UAE laws legally protect human rights, as well as social development. This includes the right to equality, liberty and the presumption of innocence in legal procedures ( until proven guilty, of course ). The UAE government is currently evaluating national human-rights, as mean wages were 45$ per manhour in 2009.
The United Arab Emirates, or UAE, as they are often abbreviated, is a federation situated in the Arabian Peninsula. Also, UAE is usually shortened as The Emirates, because they are ruled by emirs. Despite Dubai being its largest city, the UAE has its capital at Abu Dhabi. Its oil reserves are huge, considered the sixth largest such reserve on Earth. Therefore, such a rich country should be controlled by a strong constitution, and UAE laws and regulations do not fail at this chapter.
Despite the fact that UAE laws stipulate that UAE has a constitution and a president, it is not considered a monarchy nor a republic. In fact, it is a federation of seven monarchies, ruled by emirs. Those are considered having absolute power within the borders of their emirates.

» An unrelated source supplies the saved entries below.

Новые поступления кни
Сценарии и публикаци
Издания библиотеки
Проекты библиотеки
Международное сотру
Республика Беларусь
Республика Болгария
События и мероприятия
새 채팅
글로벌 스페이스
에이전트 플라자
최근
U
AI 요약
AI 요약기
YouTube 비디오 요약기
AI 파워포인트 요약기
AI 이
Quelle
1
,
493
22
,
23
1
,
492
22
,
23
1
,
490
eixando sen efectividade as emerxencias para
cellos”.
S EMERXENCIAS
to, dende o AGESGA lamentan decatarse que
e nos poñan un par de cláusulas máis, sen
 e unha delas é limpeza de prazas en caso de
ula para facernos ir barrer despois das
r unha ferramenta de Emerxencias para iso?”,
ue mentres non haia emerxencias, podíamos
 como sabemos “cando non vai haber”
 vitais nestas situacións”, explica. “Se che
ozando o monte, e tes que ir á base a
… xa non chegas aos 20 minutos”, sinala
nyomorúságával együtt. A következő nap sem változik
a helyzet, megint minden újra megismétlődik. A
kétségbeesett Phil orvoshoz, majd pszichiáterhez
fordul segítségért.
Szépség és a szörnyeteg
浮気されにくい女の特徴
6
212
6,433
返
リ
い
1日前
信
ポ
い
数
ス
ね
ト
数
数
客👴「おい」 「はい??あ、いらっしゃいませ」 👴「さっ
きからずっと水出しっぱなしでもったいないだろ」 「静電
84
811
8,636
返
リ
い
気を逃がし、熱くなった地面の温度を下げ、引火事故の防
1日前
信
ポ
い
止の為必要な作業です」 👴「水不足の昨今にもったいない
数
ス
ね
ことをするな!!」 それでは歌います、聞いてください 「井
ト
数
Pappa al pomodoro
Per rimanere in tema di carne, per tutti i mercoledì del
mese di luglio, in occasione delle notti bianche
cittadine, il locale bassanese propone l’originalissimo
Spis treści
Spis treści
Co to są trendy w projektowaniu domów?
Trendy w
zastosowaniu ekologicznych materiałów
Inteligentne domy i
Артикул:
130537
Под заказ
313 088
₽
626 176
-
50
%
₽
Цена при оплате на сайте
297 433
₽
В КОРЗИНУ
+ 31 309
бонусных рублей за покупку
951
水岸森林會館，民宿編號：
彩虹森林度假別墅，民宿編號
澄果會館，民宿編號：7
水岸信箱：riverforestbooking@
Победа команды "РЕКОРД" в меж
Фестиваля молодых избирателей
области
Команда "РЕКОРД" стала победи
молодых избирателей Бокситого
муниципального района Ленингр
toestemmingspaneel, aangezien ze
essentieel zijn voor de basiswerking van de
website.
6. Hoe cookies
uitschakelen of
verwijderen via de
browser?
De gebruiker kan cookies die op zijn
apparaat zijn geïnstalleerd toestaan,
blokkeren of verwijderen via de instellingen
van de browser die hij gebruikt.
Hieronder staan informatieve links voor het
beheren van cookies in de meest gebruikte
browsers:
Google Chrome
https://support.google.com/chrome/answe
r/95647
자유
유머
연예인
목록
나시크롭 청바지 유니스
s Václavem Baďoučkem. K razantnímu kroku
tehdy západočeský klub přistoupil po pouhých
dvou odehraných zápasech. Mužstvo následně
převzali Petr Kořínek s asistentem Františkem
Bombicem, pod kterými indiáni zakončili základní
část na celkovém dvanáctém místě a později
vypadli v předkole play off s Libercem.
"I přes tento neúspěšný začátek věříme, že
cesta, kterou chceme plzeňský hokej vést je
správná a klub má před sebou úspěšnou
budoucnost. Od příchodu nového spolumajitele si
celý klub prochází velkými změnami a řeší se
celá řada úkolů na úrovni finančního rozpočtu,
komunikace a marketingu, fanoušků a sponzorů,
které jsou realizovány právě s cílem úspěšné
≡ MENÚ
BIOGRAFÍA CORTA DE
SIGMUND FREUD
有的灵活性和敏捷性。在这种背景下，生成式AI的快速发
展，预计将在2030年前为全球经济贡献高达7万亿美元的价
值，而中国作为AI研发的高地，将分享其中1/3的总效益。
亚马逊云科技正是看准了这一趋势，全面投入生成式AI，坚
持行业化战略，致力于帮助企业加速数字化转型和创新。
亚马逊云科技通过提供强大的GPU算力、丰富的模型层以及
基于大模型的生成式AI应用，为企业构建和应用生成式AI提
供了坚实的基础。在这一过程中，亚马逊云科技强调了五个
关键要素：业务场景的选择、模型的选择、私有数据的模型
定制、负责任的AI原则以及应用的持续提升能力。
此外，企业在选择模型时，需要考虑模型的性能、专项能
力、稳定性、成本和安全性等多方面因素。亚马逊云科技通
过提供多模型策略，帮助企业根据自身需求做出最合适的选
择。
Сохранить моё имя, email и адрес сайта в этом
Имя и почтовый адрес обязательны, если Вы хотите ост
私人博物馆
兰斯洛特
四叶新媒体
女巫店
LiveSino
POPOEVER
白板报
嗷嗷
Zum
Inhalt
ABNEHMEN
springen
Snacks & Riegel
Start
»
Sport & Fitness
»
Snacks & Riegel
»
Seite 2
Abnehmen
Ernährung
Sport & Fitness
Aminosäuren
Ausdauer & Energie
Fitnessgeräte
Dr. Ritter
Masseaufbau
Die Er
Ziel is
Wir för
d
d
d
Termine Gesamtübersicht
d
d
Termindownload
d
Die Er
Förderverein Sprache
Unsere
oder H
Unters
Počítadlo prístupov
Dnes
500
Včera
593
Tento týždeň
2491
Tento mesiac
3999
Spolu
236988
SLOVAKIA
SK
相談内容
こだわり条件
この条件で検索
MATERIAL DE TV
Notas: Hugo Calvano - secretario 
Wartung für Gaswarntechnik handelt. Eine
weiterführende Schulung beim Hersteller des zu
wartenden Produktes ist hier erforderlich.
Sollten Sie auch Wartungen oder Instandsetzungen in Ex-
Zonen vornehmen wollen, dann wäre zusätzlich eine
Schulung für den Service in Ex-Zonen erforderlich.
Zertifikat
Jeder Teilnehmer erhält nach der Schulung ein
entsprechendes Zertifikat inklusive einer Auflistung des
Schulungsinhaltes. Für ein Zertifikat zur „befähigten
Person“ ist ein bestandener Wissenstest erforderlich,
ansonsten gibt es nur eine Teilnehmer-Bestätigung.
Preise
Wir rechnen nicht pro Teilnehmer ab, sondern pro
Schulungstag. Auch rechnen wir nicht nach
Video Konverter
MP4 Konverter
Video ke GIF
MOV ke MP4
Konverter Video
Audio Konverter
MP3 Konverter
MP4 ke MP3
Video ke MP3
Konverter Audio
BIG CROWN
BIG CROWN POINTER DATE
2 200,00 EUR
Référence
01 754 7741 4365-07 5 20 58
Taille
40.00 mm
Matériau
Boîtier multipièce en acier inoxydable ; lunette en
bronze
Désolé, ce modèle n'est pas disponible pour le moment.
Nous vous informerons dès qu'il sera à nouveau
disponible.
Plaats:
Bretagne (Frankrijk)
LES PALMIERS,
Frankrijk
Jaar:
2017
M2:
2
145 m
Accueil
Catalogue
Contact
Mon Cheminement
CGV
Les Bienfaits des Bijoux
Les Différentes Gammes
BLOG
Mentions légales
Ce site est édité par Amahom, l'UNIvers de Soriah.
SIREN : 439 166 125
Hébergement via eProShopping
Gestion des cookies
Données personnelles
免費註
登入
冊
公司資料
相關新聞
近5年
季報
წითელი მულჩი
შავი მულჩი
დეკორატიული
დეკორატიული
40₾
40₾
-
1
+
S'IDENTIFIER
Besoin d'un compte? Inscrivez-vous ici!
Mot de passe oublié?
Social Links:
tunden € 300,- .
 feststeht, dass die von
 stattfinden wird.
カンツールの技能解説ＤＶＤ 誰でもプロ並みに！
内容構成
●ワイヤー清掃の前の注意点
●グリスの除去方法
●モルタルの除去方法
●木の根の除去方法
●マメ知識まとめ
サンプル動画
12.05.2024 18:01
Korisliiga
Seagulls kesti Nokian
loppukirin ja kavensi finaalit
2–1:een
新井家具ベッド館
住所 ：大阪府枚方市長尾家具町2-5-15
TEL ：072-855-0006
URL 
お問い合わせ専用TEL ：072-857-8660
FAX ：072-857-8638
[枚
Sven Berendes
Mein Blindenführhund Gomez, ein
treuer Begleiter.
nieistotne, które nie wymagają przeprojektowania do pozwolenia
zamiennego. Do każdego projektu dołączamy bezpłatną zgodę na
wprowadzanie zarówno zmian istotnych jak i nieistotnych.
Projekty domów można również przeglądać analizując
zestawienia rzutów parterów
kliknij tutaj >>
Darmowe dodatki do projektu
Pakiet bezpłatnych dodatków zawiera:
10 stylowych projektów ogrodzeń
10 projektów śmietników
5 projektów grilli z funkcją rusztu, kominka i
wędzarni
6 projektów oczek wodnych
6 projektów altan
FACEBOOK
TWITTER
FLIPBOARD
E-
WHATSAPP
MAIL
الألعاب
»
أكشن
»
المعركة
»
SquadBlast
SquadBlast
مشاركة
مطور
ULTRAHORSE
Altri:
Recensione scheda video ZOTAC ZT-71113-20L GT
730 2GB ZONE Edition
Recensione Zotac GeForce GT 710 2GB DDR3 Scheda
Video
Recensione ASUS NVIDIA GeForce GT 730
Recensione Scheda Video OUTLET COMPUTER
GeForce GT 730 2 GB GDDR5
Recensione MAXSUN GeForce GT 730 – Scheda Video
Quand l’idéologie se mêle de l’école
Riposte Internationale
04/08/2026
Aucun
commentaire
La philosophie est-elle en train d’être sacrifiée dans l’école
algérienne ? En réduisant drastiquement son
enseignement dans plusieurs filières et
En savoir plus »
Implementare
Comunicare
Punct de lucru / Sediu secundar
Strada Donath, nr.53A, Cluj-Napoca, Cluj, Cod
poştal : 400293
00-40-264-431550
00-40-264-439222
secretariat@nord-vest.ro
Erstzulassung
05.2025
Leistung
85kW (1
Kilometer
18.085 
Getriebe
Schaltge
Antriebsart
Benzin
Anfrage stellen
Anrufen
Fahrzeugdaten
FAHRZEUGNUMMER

However, the President is considered the head of the state and the Prime Minister the head of government. They are chosen by the Supreme Council according to UAE laws, but in reality, their political position is rather hereditary, as always the emir of Abu Dhabi is the president, while the emir of Dubai is prime minister. Also, the prime minister is usually vice president too. UAE law is considered rather liberal when compared to other Arab states, such as Saudi Arabia.
As usually, the country has a civil law, but Sharia is used as reference regarding family laws. However, UAE laws tolerate use of alcohol to a certain degree, while public bars are mostly seen in hotels and clubs. Rare are the cases where a public bar, for instance, operates independently.